As of version 6.4 farmerswife supports configuring Password Policies that apply globally to all user passwords (it does not affect other system passwords, such as Server Password or Invoice Manager Password).
Please note - This functionality does not currently apply to Resource Contacts with Web Access, you would still need to De-activate then Activate the Web Access for the Resource, to prompt them to add a password, which would then be required to meet the Password Policy rules)
In addition, as of version 6.5 it is also possible to Force Password Change On Next Login and to Exclude Users From Expire Password.
Access the Password Policies options either from:
Server > Setup > Users tab > Password Policies section at the bottom
Desktop Client > Toolbox > Settings > Server Setup (if User has “Server Setup” permission enabled) > Password Policies section at the bottom
Password Policies Configuration options:
The default for all options is "0", meaning disabled. Reset to 0 to disable.
- Attempts Limit: to set the allowed number of attempts to log in
- Lock Time (Sec.): to set the seconds the user will have to wait to try and log in again, after failing to enter a valid password (used in combination with Attempts Limit)
- Min Length: to set the minimum number of characters the password should have
- Max Length: to set the maximum number of characters the password should have
- Lowercase Letters: to set the number of lowercase characters the password should have
- Uppercase Letters: to set the number of uppercase characters the password should have
- Numbers: to set the number of numeric characters the password should have
- Special Characters: to set the number of special characters the password should have
IMPORTANT: These are the 14 supported and usable "special characters": !@#$%^&*()_+/ and space
Note! From 7.1 there are new restrictions on using space as leading or trailing character. The relevant warning will show on "Change your password" popup.
- Expiration Days: to configure the number of days before the password should expire (see further down how to Force Password Change On Next Login).
- Previous Password Limit (7.1): Allows to set up the number of previous passwords, that can not be re-used when changing password. For example: if 5 is added, user will not be able to use his last 5 passwords.
To activate this functionality:
Once an expiration number of days is configured, all active users will be prompted to change their password on next login. See also how to force password change on next login further down.
When connecting via the farmerswife Desktop Client application, the user will first get prompted to change the password and as he clicks "OK", he is presented with the set "Password Policy" rules. All set requirements first have to be met, before using the "OK" button to allow access to the system.

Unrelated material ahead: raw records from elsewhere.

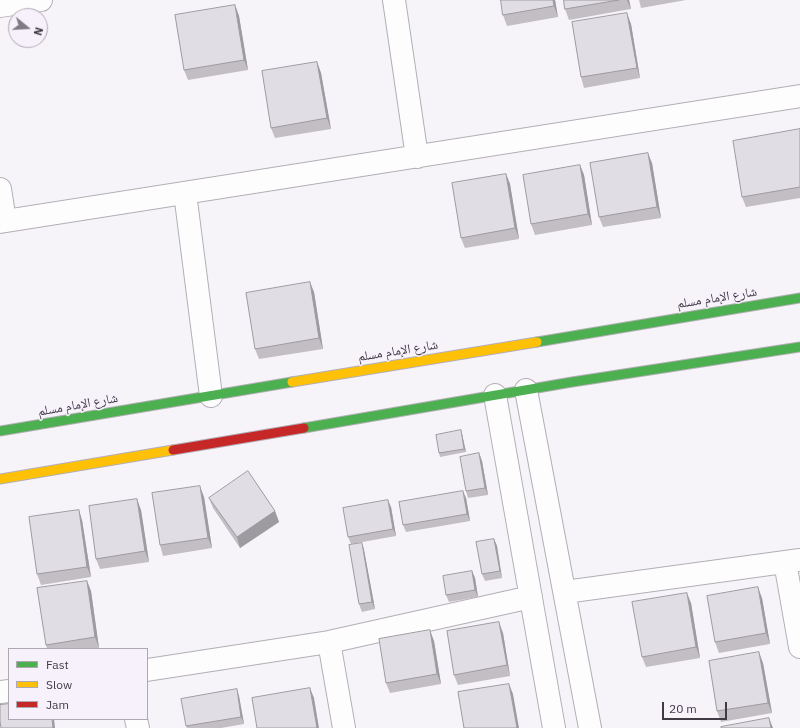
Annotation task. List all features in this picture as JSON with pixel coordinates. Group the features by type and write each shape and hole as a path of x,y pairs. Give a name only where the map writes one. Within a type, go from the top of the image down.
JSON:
{"main road":[{"name":"شارع الإمام مسلم","path":"0,431 800,298"},
{"path":"0,479 495,395 800,347"}],"street":[{"path":"0,6 41,0"},
{"path":"394,0 417,157"},
{"path":"0,189 3,222 800,96"},
{"path":"186,193 210,396"},
{"path":"526,390 590,728"},
{"path":"495,395 554,728"},
{"path":"565,592 792,561 800,647"},
{"path":"148,670 329,642 531,597"},
{"path":"329,642 344,728"}],"building":[{"path":"501,0 553,0 554,6 503,15"},
{"path":"564,0 619,0 565,9"},
{"path":"235,5 244,60 184,70 175,15"},
{"path":"627,13 637,68 581,77 572,22"},
{"path":"317,62 327,118 271,128 262,71"},
{"path":"800,129 800,187 742,197 733,141"},
{"path":"648,153 657,207 599,217 590,163"},
{"path":"580,165 588,214 531,224 523,175"},
{"path":"506,174 515,228 461,238 452,183"},
{"path":"310,282 319,338 255,349 246,293"},
{"path":"461,430 464,449 439,453 436,435"},
{"path":"479,453 485,488 466,491 460,457"},
{"path":"248,471 275,511 237,537 209,498"},
{"path":"200,486 208,538 160,545 152,493"},
{"path":"463,491 467,514 403,525 399,502"},
{"path":"137,499 145,551 96,559 89,506"},
{"path":"388,500 393,529 348,537 343,508"},
{"path":"79,510 87,567 37,574 29,517"},
{"path":"494,539 500,571 482,574 476,542"},
{"path":"362,543 372,602 359,604 349,545"},
{"path":"472,571 475,590 446,595 443,576"},
{"path":"87,581 95,637 46,645 37,588"},
{"path":"758,587 766,633 715,642 707,596"},
{"path":"687,593 696,647 642,657 632,602"},
{"path":"499,622 507,665 454,675 447,631"},
{"path":"430,630 437,674 386,683 379,639"},
{"path":"759,652 768,703 717,711 709,661"},
{"path":"509,684 517,728 464,728 458,692"},
{"path":"310,688 317,728 257,728 252,698"},
{"path":"237,689 241,717 186,726 181,699"},
{"path":"8,704 8,720 52,720 53,728 1,728 0,705"},
{"path":"769,718 771,728 721,728 721,727"}],"traffic: fast":[{"path":"537,342 800,298"},
{"path":"304,428 572,382 800,347"},
{"path":"0,431 292,382"}],"traffic: slow":[{"path":"292,382 537,342"},
{"path":"0,479 173,450"}],"traffic: jam":[{"path":"173,450 304,428"}]}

When connecting via iOS farmerswife app, Web Client or Mobile Web Client, the users will also be prompted from version 7.0 release ( 7.0.1000-8-gebdcb530f) onwards right at login and will be presented the password policy rules:
Changing the password via the Modify User window (either through Server > Setup > Users tab, or Desktop Client > Object Manager), or via the Modify Password (Desktop Client > Settings > Miscellaneous), also presents the set Password Policy rules.

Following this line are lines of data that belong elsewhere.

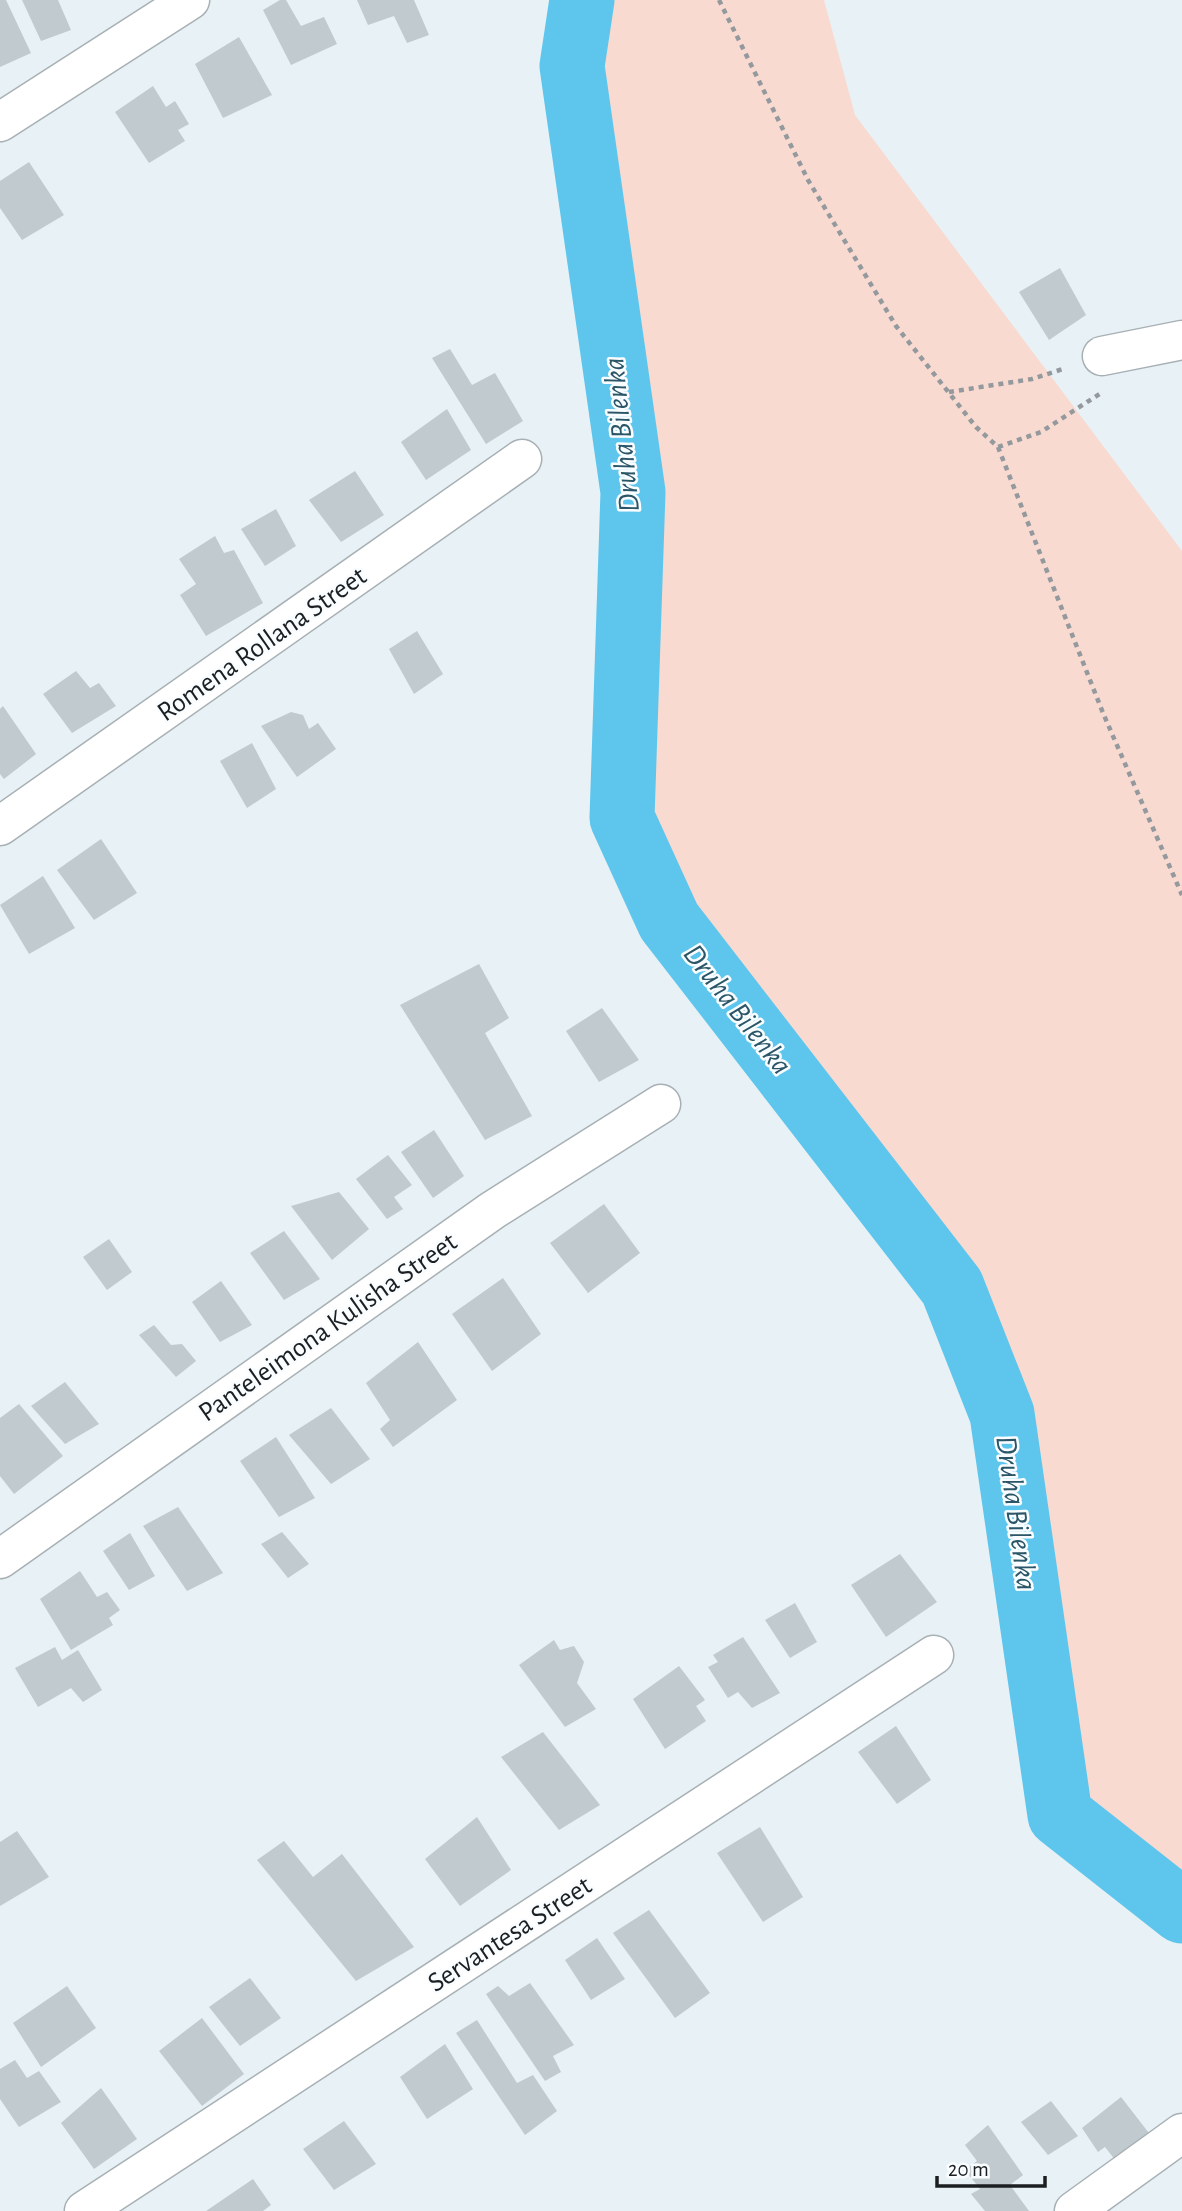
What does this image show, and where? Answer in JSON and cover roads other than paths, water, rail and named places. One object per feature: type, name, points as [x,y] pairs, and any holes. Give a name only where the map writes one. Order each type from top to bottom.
[{"type":"street","points":[[0,122],[190,0]]},
{"type":"street","points":[[1102,356],[1182,340]]},
{"type":"street","name":"Romena Rollana Street","points":[[0,826],[522,459]]},
{"type":"street","name":"Panteleimona Kulisha Street","points":[[0,1559],[493,1210],[662,1104]]},
{"type":"street","name":"Servantesa Street","points":[[85,2211],[934,1655]]},
{"type":"street","points":[[1074,2211],[1182,2133]]},
{"type":"waterway","name":"Druha Bilenka","points":[[582,0],[572,66],[633,492],[622,818],[669,921],[952,1287],[1002,1414],[1060,1815],[1182,1911]]}]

Also in Desktop Client > Toolbox > Settings > Miscellaneous > next to Modify Password, the user can see info on when password expires.
Force Password Change on Next Login:
This option allows forcing users to change their password on the next login.
Two best practices would be to force reset whenever a user forgets his password so the system requires a new secure password not known to Admin who performed the reset.
Secondly, when updating Password Policies, farmerswife does not force users to update their passwords immediately, so the Admin would use this option to have all users change password at the next login.
To use this option, click on the Force Password Change On Next Login button to open the “Select Users To Force Password Change”, and move the users from the Not Selected pane on the left to the Selected pane on the right.
Note: After you added selected users to the "Selected" pane and press OK to close the window, when re-opening the list is cleared. But the previously selected users will have the Force Password change on next login.
Exclude Users from Expire Password:
This option is especially intended to be used for third-party system integrations when a special farmerswife user is needed and the password should never expire.
Clicking on this button will open the "Select Users To Exclude From Password Expiry". Simply, move the users from the "Not Selected" pane on the left to the "Selected" pane on the right to set the exclusion from the "Expire Password Policy".